2° Après l'action, nous jugeons qu'elle est bonne ou mauvaise, c'est-à-dire faite par respect pour le devoir ou au mépris du devoir, et partant, qu'elle entraîne le mérite ou le démérite de son auteur.

C'est ici que la conscience fait l'office du juge : elle absout ou condamne, loue ou blâme, récompense ou punit.

Deux notions nouvelles apparaissent dans ce second jugement a) la notion du bien moral et b) la notion du mérite et du démérite ou de la responsabilité morale.

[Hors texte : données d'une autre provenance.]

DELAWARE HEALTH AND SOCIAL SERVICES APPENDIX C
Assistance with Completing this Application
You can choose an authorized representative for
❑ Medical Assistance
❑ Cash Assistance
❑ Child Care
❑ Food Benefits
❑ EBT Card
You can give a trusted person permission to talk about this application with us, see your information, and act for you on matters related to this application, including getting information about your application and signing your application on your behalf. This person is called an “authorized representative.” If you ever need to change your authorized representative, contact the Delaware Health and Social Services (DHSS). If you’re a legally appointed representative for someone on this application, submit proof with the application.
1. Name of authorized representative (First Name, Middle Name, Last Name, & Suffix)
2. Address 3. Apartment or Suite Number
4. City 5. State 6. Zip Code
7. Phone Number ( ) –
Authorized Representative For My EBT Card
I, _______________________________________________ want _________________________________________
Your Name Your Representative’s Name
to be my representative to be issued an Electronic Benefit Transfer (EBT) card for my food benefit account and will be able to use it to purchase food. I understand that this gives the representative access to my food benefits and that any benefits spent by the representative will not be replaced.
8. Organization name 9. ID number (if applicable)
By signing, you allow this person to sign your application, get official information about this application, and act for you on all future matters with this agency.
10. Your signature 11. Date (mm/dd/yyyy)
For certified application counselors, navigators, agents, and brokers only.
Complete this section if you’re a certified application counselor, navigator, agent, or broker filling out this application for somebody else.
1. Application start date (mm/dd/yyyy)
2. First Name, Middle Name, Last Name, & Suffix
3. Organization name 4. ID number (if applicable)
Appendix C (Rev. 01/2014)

Elles paraissent aussi liées l'une à l'autre par une synthèse a priori. De même que le bien à faire, le bien possible, est obligatoire, de même le bien réalisé est méritoire.
Il importe de distinguer avec précision le bien en soi et le bien moral. Le premier est le bien de l'action; le second, le bien de l'intention.

Venir en aide aux malheureux est en soi une bonne action; mais elle n'est moralement bonne que si elle est faite par devoir et non par inclination ou par intérêt.

Il s'ensuit qu'une action bonne en soi peut être moralement mauvaise (si elle est faite dans une mauvaise intention) et inversement qu'une action mauvaise en elle-même peut être moralement bonne (si son auteur ignore qu'elle est mauvaise et a l'intention de bien faire).

Le bien en soi est antérieur au devoir dont il est le fondement c'est parce que l'action est bonne en elle-même qu'on doit la faire. Le bien moral lui est postérieur, car il consiste uniquement dans la volonté d'obéir au devoir.

En somme, le bien en soi, c'est l'idéal moral; le bien moral, c'est l'effort de la volonté pour se conformer à cet idéal.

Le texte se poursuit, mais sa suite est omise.